Diese unterschiedlichen Ansichten sind teilweise darin begründet, dass das Netz die althergebrachte Vorstellung von Intelligenz als Behälter für eine große Menge an Wissen zunichte macht. Dieses traditionelle „Containermodell“ zeigt sich auch darin, wie wir über Texte sprechen: Wir sagen, dass Texte einen Inhalt haben, obwohl Druck so zweidimensional wie der Schatten ist.

Im Netz erlangen Dokumente (Seiten) ihren Wert nicht primär über ihren Inhalt, sondern über die auf ihnen enthaltenen Links. Ohne Links gibt es kein Web. Es handelt sich hier um ein ekstatisches Modell (in Anlehnung an Heidegger) und nicht um ein Containermodell.
(Nebenbei bemerkt, bedeutet dies auch, dass das Web sich vom Geist der Großzügigkeit nährt. Würde jede Seite so mit externen Links geizen wie die meisten kommerziellen Seiten, gäbe es kein Web. In dieser Hinsicht spiegelt das Netz unsere bessere soziale Seite wider.)
Links statt Container für Inhalte: Eine Seite ist, worauf sie verweist.
Multiple Tags statt eindeutig festgelegter Bezeichnungen: Ein Objekt erfährt durch multiple lokale Benennungen ein Mehr an Bedeutung.


Durcheinander statt absoluter Ordnung: Die besten Definitionen sind mehrdeutig.
Woher rührt dieser Bruch mit der Vorstellung, dass Wissen perfekt ist, wenn eine eindeutig abgrenzbare Ordnung erkennbar ist?
Ein Grund ist die Verbundenheit der Benutzer über das Netz. Wir können sehen, was die Welt denkt. Dies führt jedoch nur zu Relativismus, einer Art von Enttäuschung. Das Netz hingegen ist von Freude erfüllt. Deshalb nutzen fast eine Milliarde Menschen das Internet und finden darin Erfüllung. Wir überwinden damit den alten enttäuschenden Antagonismus zwischen Objektivität (die Welt, wie sie aussieht, wenn wir sie nicht ansehen) und Subjektivität (die Welt, die für uns zählt). Das Internet lässt uns erstmals Multisubjektivität erfahren. Nehmen Sie Blogs als Beispiel.
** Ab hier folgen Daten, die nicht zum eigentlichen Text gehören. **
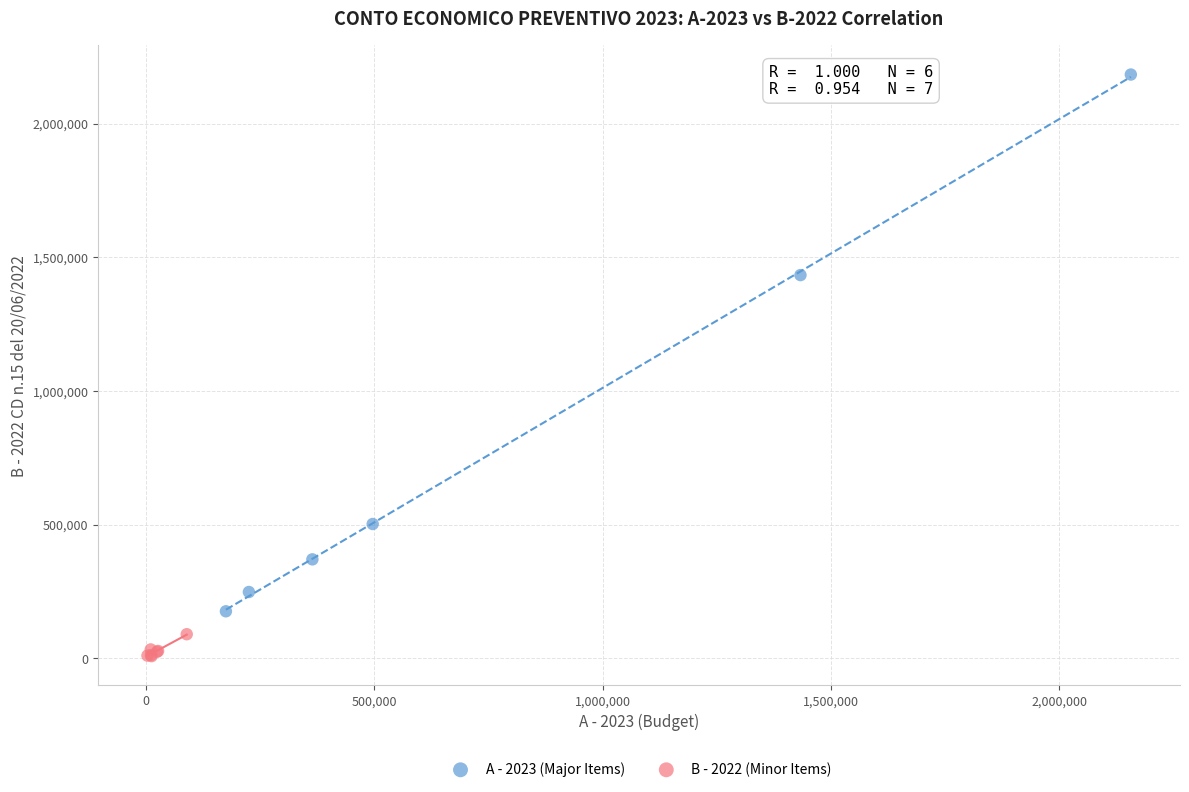

Which series has the largest Y range (max minus min)?

A - 2023 (Major Items)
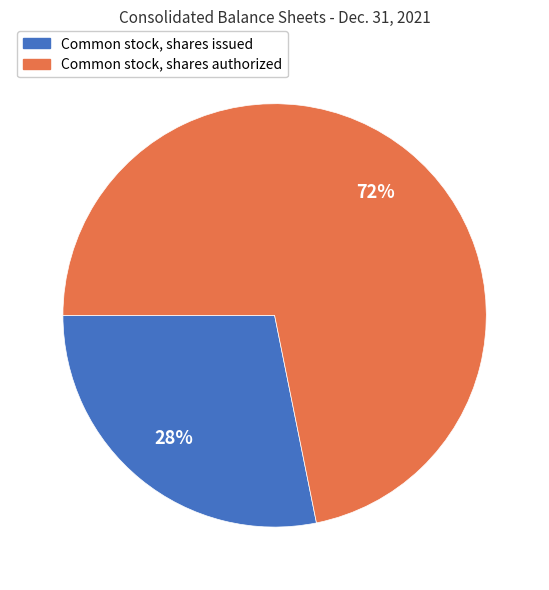

Between Common stock, shares issued and Common stock, shares authorized, which is larger?

Common stock, shares authorized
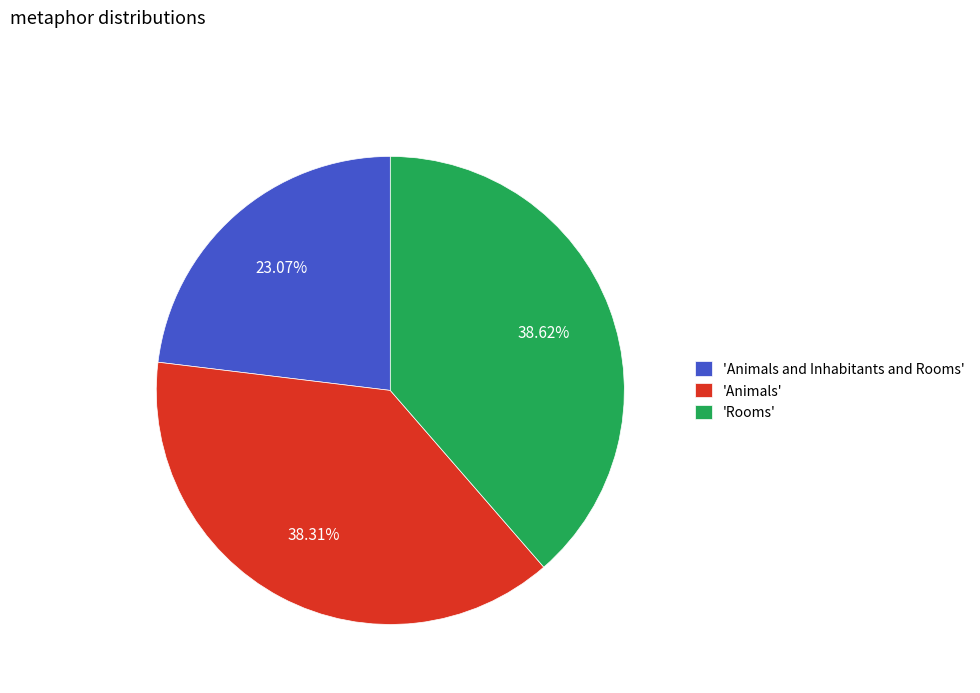

Do 'Rooms' and 'Animals and Inhabitants and Rooms' together represent more than half of the pie?

Yes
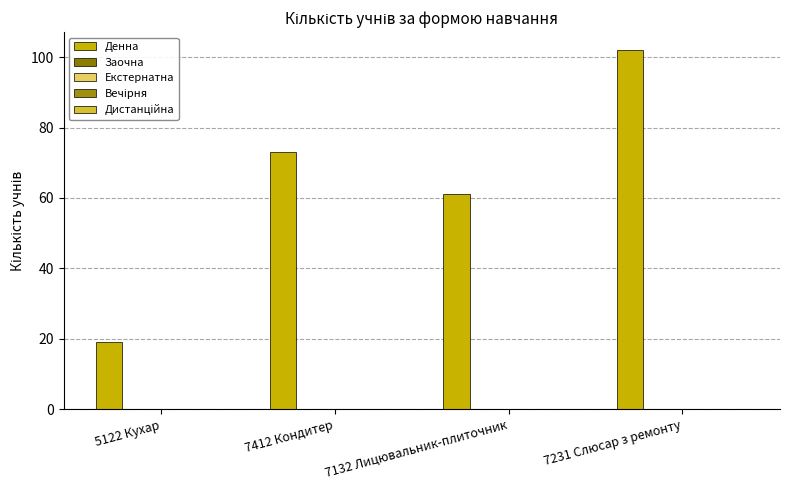

How many bars are there in total?

4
Sie sehen aus wie Publikationen, sind jedoch eigentlich Gespräche. Wir knüpfen Kontakte, vertreten unterschiedliche Standpunkte, führen unsere Gedanken näher aus, scherzen miteinander, erweitern unseren Horizont, zeigen Mitgefühl und lachen miteinander. Wir unterhalten uns und äußern ohne lang nachzudenken über Kontinente hinweg laut unsere Gedanken. Wenn Sie Informationen zu einem Thema suchen, dann können Sie entweder in einer Enzyklopädie die Meinung von Experten nachlesen oder Sie suchen ein Blog, das auf dieses Thema eingeht, und folgen den Links. So erhalten Sie nicht nur Informationen über unterschiedliche Ansichten, sondern sie hören diese Meinungsvielfalt im Gespräch. Das ist ein völlig neuer Zugang.

Der alte Traum von gesichertem Wissen für die gesamte Menschheit – in anderen Worten, Wissen als empirisch gegebene Realität – verblasst rasch. Die Vernetzung im Internet hat allzu deutlich gezeigt, dass sich die Welt nie auf eine einzige Enzyklopädie einigen wird, die ohne jeglichen Dissens das gesamte Wissen der Menschheit umfasst. Kulturen und Sprachen werden sich nicht auflösen. Wir sollten uns jedoch nicht der Verzweiflung hingeben, da wir nun auch wissen, dass wir endlose Gespräche führen können, solange wir diese blaue Perle nicht zerstören. Gespräche betonen Unterschiede vor einem gemeinsamen Verständnis. Gespräche sind per se paradox. Aber weil sie möglich sind, grenzen sie an ein Wunder.

Wissen ist demnach die kontinuierliche Fortsetzung von Gesprächen und ist zum Wunder mutiert. Wissen nagelt ein Objekt nicht länger auf eine einzige Bedeutung fest. Verstehen bedeutet heute, auf die Vielschichtigkeit der Bedeutung zu hören, die in Gesprächen über alle Grenzen hinweg anklingt.
Je mehr von uns an diesem Gespräch teilnehmen, desto bedeutungsvoller wird die Welt.